• [TASK OBJECTIVE] Images are not wanted; transcribe the rest of the listing exactly.

>>>>

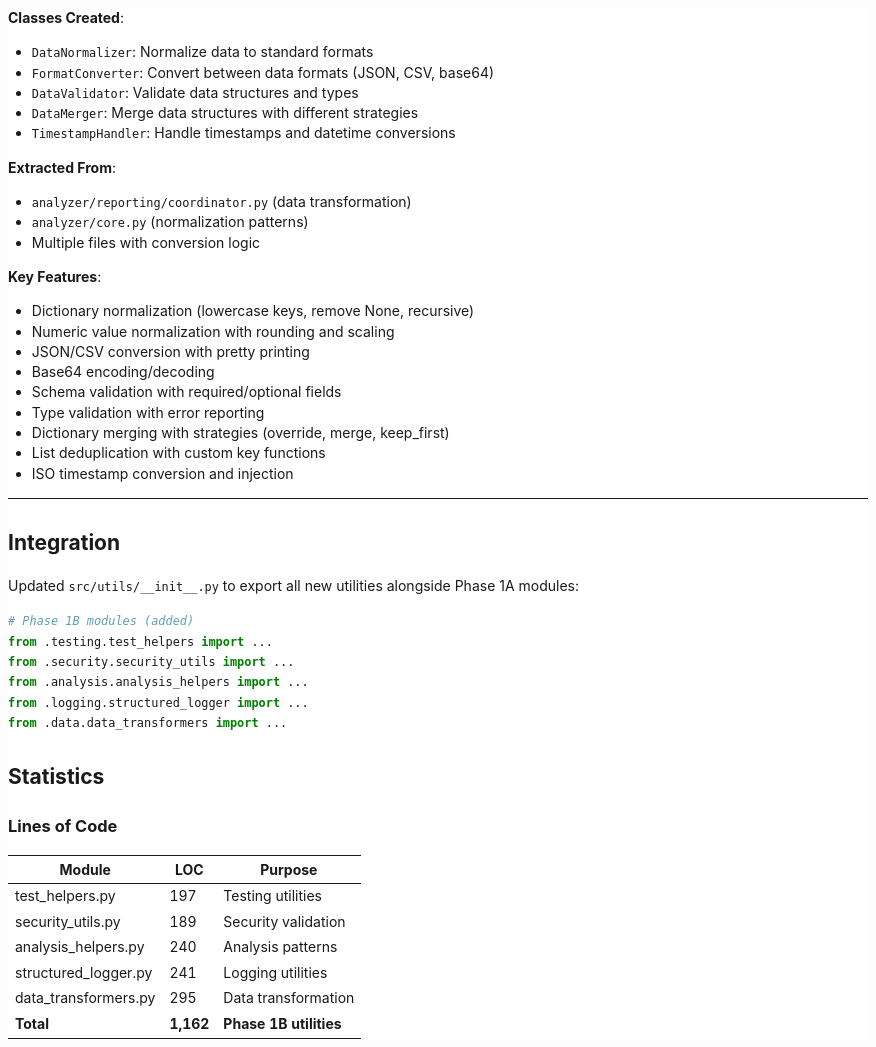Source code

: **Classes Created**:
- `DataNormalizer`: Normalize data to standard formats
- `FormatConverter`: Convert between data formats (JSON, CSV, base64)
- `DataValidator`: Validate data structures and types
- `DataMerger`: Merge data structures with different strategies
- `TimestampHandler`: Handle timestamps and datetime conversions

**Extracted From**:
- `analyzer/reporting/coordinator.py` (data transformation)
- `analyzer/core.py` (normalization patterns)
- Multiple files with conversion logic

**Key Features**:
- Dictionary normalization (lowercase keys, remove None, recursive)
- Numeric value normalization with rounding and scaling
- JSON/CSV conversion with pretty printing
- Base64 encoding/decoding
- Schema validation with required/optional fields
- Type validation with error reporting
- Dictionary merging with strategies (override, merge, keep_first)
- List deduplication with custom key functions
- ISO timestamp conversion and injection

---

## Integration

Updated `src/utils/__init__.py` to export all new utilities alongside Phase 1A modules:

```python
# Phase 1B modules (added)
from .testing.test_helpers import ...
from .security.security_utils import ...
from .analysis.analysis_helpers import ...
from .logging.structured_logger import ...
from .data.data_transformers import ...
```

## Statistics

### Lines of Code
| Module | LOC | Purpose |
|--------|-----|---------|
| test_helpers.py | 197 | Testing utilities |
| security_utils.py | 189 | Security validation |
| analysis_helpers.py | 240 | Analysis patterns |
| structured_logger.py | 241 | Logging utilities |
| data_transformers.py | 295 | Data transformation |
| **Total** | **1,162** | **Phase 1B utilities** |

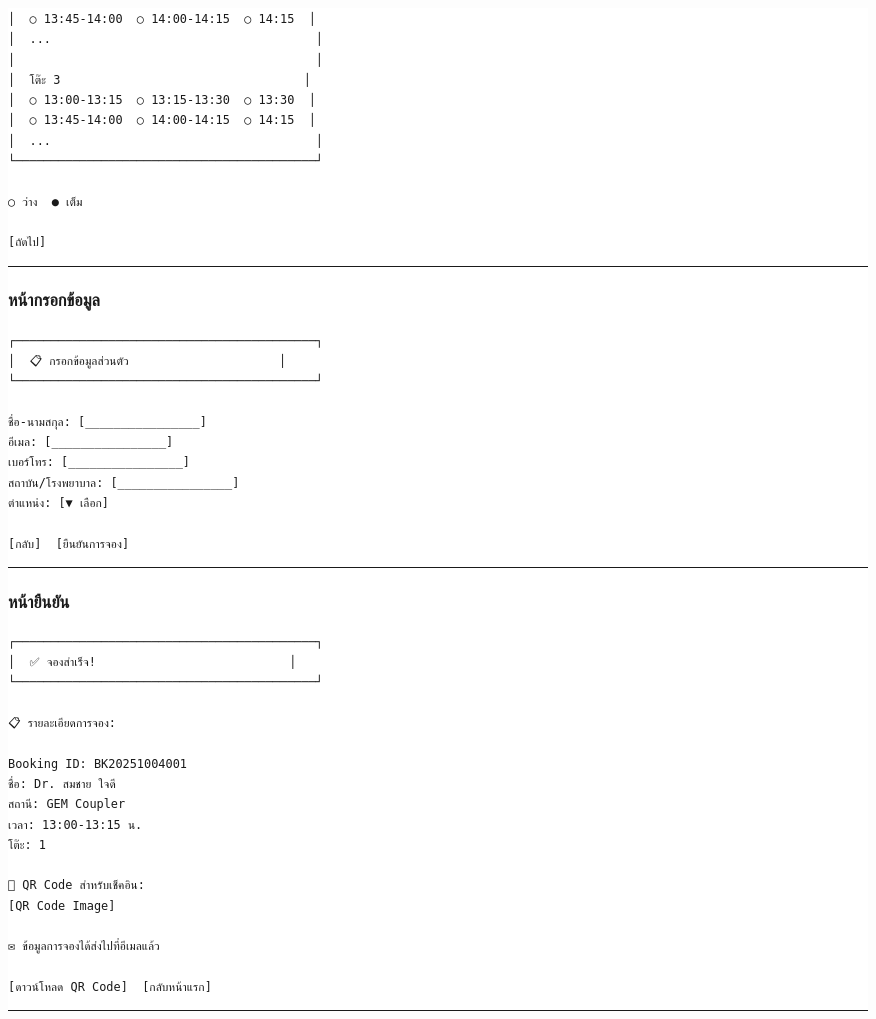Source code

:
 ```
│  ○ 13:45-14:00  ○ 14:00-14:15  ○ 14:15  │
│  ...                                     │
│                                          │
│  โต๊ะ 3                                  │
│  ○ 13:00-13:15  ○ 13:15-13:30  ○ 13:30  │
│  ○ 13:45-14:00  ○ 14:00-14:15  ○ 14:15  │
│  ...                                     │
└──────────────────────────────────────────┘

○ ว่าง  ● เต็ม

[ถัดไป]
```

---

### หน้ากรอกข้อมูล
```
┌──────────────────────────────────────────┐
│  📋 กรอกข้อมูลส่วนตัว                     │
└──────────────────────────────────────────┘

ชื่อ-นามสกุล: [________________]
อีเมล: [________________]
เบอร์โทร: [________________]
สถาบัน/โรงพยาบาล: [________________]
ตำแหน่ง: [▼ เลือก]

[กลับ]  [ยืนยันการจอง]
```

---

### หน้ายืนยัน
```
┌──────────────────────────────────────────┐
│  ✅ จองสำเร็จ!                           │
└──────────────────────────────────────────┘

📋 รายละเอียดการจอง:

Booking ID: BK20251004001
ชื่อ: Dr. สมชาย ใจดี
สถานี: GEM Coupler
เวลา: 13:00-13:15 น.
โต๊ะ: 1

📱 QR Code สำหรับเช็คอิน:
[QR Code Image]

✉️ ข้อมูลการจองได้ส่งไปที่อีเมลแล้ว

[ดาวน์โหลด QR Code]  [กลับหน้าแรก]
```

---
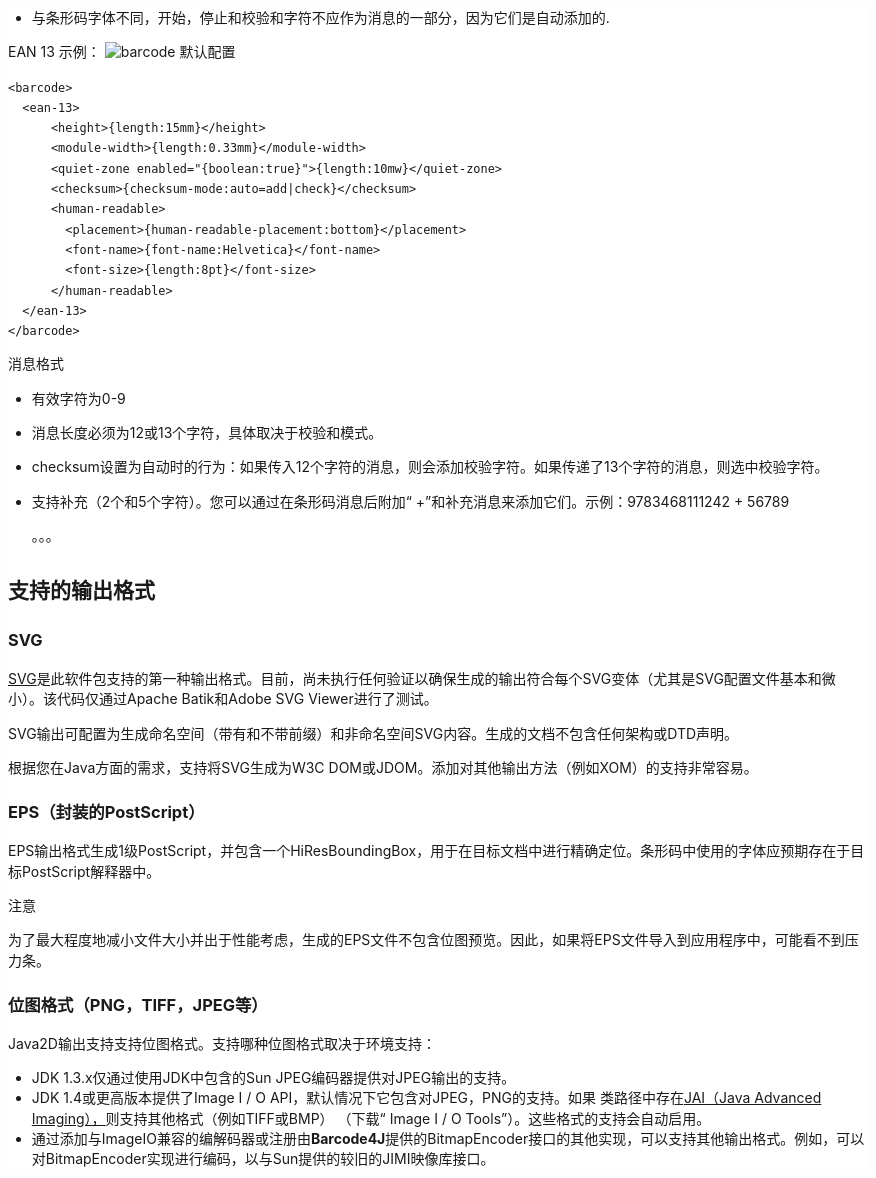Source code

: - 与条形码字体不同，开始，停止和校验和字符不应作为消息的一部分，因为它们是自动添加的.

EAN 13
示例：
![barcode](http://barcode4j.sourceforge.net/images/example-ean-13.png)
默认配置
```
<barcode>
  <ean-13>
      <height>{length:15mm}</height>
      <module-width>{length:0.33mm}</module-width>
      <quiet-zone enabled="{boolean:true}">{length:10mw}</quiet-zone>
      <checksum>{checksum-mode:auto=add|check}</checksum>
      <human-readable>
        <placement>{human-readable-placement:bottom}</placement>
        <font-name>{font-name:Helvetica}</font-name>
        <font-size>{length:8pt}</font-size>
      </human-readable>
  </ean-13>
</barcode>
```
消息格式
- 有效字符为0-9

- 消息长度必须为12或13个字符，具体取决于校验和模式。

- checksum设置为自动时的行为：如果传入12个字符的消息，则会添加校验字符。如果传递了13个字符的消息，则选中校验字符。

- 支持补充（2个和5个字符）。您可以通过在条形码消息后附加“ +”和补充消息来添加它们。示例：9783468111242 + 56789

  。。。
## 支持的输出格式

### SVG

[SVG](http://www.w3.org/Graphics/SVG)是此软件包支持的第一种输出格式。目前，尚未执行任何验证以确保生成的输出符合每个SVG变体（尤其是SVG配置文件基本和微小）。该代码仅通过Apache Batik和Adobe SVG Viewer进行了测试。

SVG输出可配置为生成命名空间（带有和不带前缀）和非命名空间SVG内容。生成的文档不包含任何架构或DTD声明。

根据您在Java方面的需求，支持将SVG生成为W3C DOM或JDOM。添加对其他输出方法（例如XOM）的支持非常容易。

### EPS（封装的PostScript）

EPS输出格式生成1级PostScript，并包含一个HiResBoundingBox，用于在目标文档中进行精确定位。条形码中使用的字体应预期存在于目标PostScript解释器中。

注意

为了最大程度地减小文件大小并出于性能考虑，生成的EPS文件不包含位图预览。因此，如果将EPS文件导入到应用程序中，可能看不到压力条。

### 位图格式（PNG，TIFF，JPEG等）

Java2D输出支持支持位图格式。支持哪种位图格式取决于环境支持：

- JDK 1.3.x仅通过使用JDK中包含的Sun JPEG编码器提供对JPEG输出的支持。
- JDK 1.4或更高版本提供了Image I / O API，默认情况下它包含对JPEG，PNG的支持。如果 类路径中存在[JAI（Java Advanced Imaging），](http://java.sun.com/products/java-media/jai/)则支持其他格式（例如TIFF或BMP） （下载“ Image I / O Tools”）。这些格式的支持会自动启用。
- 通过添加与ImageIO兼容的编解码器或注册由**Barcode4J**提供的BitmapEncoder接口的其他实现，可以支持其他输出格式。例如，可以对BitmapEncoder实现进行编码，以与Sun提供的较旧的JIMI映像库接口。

<<<<

• [RESULT BELOW]
Source code

: **Classes Created**:
- `DataNormalizer`: Normalize data to standard formats
- `FormatConverter`: Convert between data formats (JSON, CSV, base64)
- `DataValidator`: Validate data structures and types
- `DataMerger`: Merge data structures with different strategies
- `TimestampHandler`: Handle timestamps and datetime conversions

**Extracted From**:
- `analyzer/reporting/coordinator.py` (data transformation)
- `analyzer/core.py` (normalization patterns)
- Multiple files with conversion logic

**Key Features**:
- Dictionary normalization (lowercase keys, remove None, recursive)
- Numeric value normalization with rounding and scaling
- JSON/CSV conversion with pretty printing
- Base64 encoding/decoding
- Schema validation with required/optional fields
- Type validation with error reporting
- Dictionary merging with strategies (override, merge, keep_first)
- List deduplication with custom key functions
- ISO timestamp conversion and injection

---

## Integration

Updated `src/utils/__init__.py` to export all new utilities alongside Phase 1A modules:

```python
# Phase 1B modules (added)
from .testing.test_helpers import ...
from .security.security_utils import ...
from .analysis.analysis_helpers import ...
from .logging.structured_logger import ...
from .data.data_transformers import ...
```

## Statistics

### Lines of Code
| Module | LOC | Purpose |
|--------|-----|---------|
| test_helpers.py | 197 | Testing utilities |
| security_utils.py | 189 | Security validation |
| analysis_helpers.py | 240 | Analysis patterns |
| structured_logger.py | 241 | Logging utilities |
| data_transformers.py | 295 | Data transformation |
| **Total** | **1,162** | **Phase 1B utilities** |

Source code

:
 ```
│  ○ 13:45-14:00  ○ 14:00-14:15  ○ 14:15  │
│  ...                                     │
│                                          │
│  โต๊ะ 3                                  │
│  ○ 13:00-13:15  ○ 13:15-13:30  ○ 13:30  │
│  ○ 13:45-14:00  ○ 14:00-14:15  ○ 14:15  │
│  ...                                     │
└──────────────────────────────────────────┘

○ ว่าง  ● เต็ม

[ถัดไป]
```

---

### หน้ากรอกข้อมูล
```
┌──────────────────────────────────────────┐
│  📋 กรอกข้อมูลส่วนตัว                     │
└──────────────────────────────────────────┘

ชื่อ-นามสกุล: [________________]
อีเมล: [________________]
เบอร์โทร: [________________]
สถาบัน/โรงพยาบาล: [________________]
ตำแหน่ง: [▼ เลือก]

[กลับ]  [ยืนยันการจอง]
```

---

### หน้ายืนยัน
```
┌──────────────────────────────────────────┐
│  ✅ จองสำเร็จ!                           │
└──────────────────────────────────────────┘

📋 รายละเอียดการจอง:

Booking ID: BK20251004001
ชื่อ: Dr. สมชาย ใจดี
สถานี: GEM Coupler
เวลา: 13:00-13:15 น.
โต๊ะ: 1

📱 QR Code สำหรับเช็คอิน:
[QR Code Image]

✉️ ข้อมูลการจองได้ส่งไปที่อีเมลแล้ว

[ดาวน์โหลด QR Code]  [กลับหน้าแรก]
```

---
Source code

: - 与条形码字体不同，开始，停止和校验和字符不应作为消息的一部分，因为它们是自动添加的.

EAN 13
示例：
![barcode](http://barcode4j.sourceforge.net/images/example-ean-13.png)
默认配置
```
<barcode>
  <ean-13>
      <height>{length:15mm}</height>
      <module-width>{length:0.33mm}</module-width>
      <quiet-zone enabled="{boolean:true}">{length:10mw}</quiet-zone>
      <checksum>{checksum-mode:auto=add|check}</checksum>
      <human-readable>
        <placement>{human-readable-placement:bottom}</placement>
        <font-name>{font-name:Helvetica}</font-name>
        <font-size>{length:8pt}</font-size>
      </human-readable>
  </ean-13>
</barcode>
```
消息格式
- 有效字符为0-9

- 消息长度必须为12或13个字符，具体取决于校验和模式。

- checksum设置为自动时的行为：如果传入12个字符的消息，则会添加校验字符。如果传递了13个字符的消息，则选中校验字符。

- 支持补充（2个和5个字符）。您可以通过在条形码消息后附加“ +”和补充消息来添加它们。示例：9783468111242 + 56789

  。。。
## 支持的输出格式

### SVG

[SVG](http://www.w3.org/Graphics/SVG)是此软件包支持的第一种输出格式。目前，尚未执行任何验证以确保生成的输出符合每个SVG变体（尤其是SVG配置文件基本和微小）。该代码仅通过Apache Batik和Adobe SVG Viewer进行了测试。

SVG输出可配置为生成命名空间（带有和不带前缀）和非命名空间SVG内容。生成的文档不包含任何架构或DTD声明。

根据您在Java方面的需求，支持将SVG生成为W3C DOM或JDOM。添加对其他输出方法（例如XOM）的支持非常容易。

### EPS（封装的PostScript）

EPS输出格式生成1级PostScript，并包含一个HiResBoundingBox，用于在目标文档中进行精确定位。条形码中使用的字体应预期存在于目标PostScript解释器中。

注意

为了最大程度地减小文件大小并出于性能考虑，生成的EPS文件不包含位图预览。因此，如果将EPS文件导入到应用程序中，可能看不到压力条。

### 位图格式（PNG，TIFF，JPEG等）

Java2D输出支持支持位图格式。支持哪种位图格式取决于环境支持：

- JDK 1.3.x仅通过使用JDK中包含的Sun JPEG编码器提供对JPEG输出的支持。
- JDK 1.4或更高版本提供了Image I / O API，默认情况下它包含对JPEG，PNG的支持。如果 类路径中存在[JAI（Java Advanced Imaging），](http://java.sun.com/products/java-media/jai/)则支持其他格式（例如TIFF或BMP） （下载“ Image I / O Tools”）。这些格式的支持会自动启用。
- 通过添加与ImageIO兼容的编解码器或注册由**Barcode4J**提供的BitmapEncoder接口的其他实现，可以支持其他输出格式。例如，可以对BitmapEncoder实现进行编码，以与Sun提供的较旧的JIMI映像库接口。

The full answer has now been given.